AREA 51

Saturday, August 9, 2008


There's a government base at Groom Lake, Nevada where ultra-secret U.S. spooks allegedly keep crashed flying saucers. Or, more likely, a place we tested experimental combat and surveillance aircraft.

It's the most talked-about super-secret location in the history of secrecy. So why doesn't the government just open the gates and show people around?

Area 51, an Army air base, is a top-secret enistery wrapped in a ultra-classified mygma. (We have to use code to even refer to it.) Everything we know about it is subject to debate.

There's a "credible" story, then there's an "incredible" story. But there's no official story. Despite the fact that Area 51 is one of the most popular topics of fiction, paranoid speculation and beer-soaked college dorm ruminations in this history of this nation, the government still refuses to discuss the facility in any way, except to tell you it's none of your damn business.

A band of hardy skeptics pieced together the "credible" story, a mind-bogglingly thankless task since absolutely no one wants to hear about it.
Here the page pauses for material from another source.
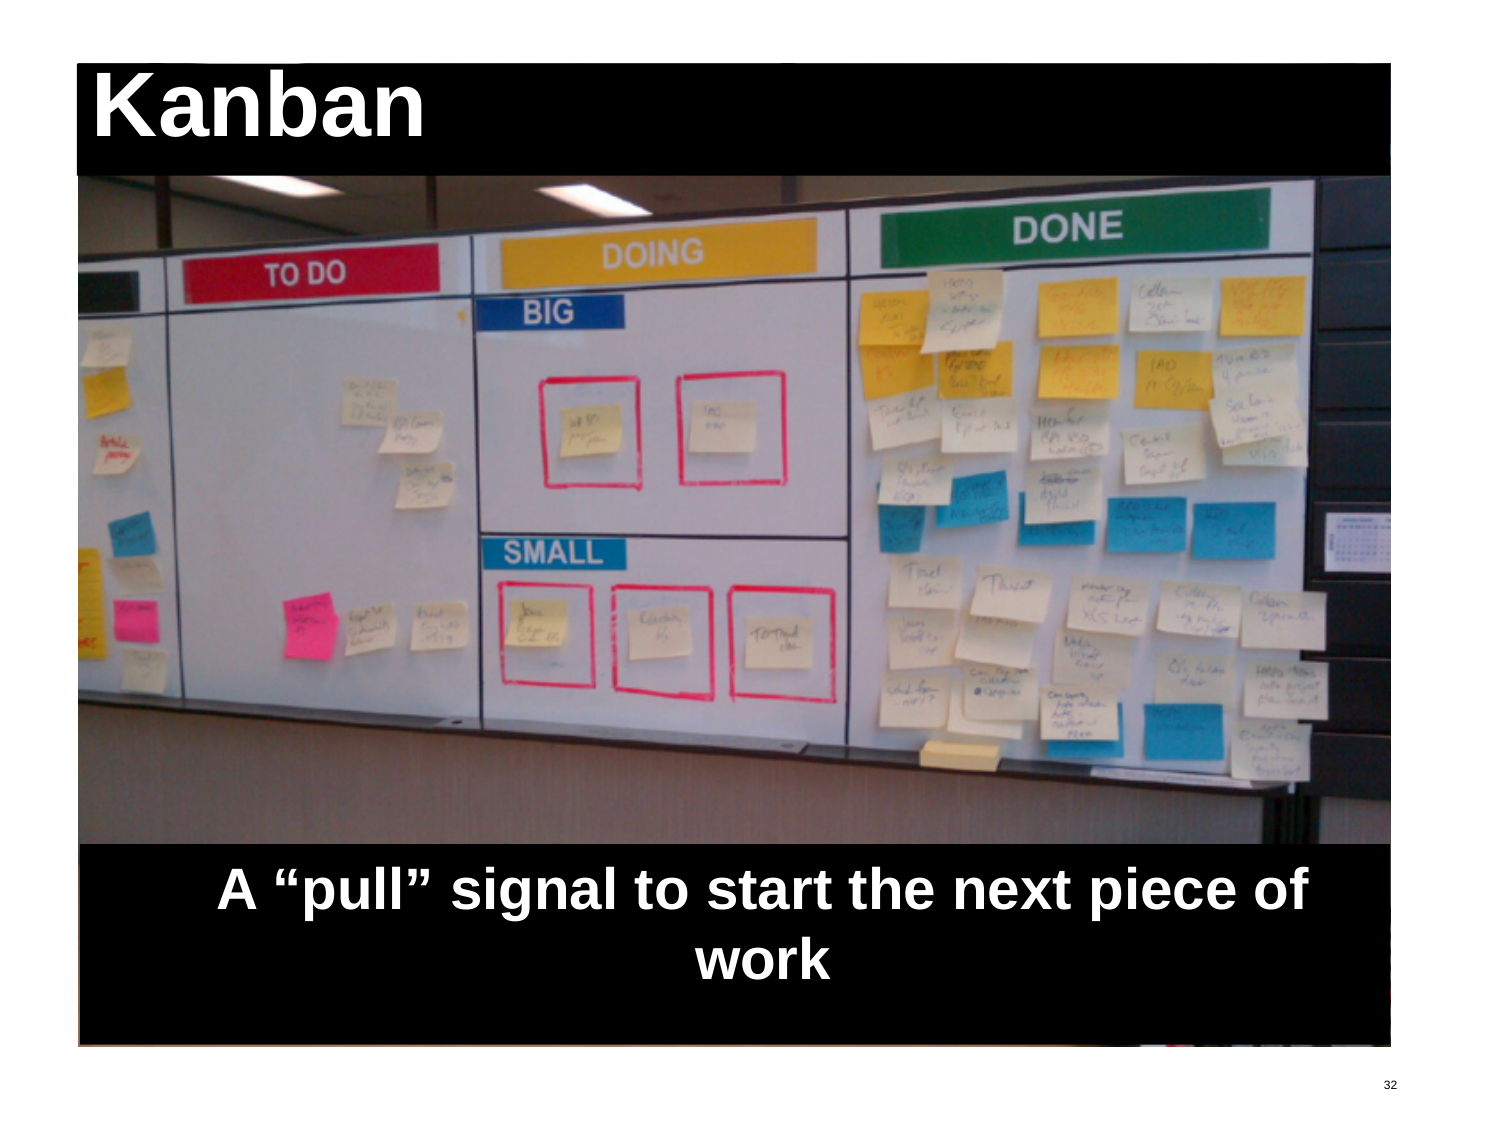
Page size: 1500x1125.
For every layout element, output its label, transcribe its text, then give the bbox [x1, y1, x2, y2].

picture [78, 63, 1391, 1048]
slide_number 32 [1100, 1025, 1413, 1100]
Let's get it out of the way right off, so that we can move on to the more entertaining stuff:

The Army founded Area 51 during the 1950s, and developed the U-2 spy plane there. It developed a whole bunch of other fancy airplanes at the 500 square-mile base, at least through the F-117 Stealth Fighter. Run by the Air Force today, the base is devoted to developing secret airplanes for use in spying.
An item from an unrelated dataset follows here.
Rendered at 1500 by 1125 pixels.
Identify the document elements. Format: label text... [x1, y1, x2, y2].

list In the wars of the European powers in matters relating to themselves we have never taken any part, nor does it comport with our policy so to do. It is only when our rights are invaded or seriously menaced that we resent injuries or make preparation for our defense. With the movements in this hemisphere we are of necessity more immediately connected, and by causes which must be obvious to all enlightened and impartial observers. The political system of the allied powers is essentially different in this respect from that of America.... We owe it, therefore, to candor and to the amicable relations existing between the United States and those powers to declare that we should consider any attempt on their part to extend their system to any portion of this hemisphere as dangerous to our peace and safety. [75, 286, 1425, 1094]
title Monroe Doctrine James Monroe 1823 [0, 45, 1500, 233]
Whew! That's a load off! Needless to say, this version of events lacks a certain, shall we say, joie de vie. Luckily, there's plenty of joie to go around. There's plenty of juice in the actual facts, before we get to the UFOs. And don't worry, we'll get to the UFOs.

Nothing ever comes out of Area 51, or so the legend goes. No garbage, no recycling bins left out for pickup, no shipments, only mysterious planes flying with their lights down, or strange unearthly objects with all kinds of lights going on. All these flights take place at night. The only daytime flight is the little commuter plane bringing the workers in from Las Vegas.

Despite all this secrecy, satellite pictures of Area 51 have been published all over the Internet. The pictures show a bunch of hangars and runways. They are not exciting. But then, if the pictures actually showed flying saucers, they wouldn't make it to the Internet, now would they?

The real legend of Area 51 — that the base is used to house and reverse-engineer crashed flying saucers — is actually a relatively recent creation. It began around 1989, when a guy named Bob Lazar told a Las Vegas television program that he had worked at Groom Lake and had seen the flying saucers with his own eyes.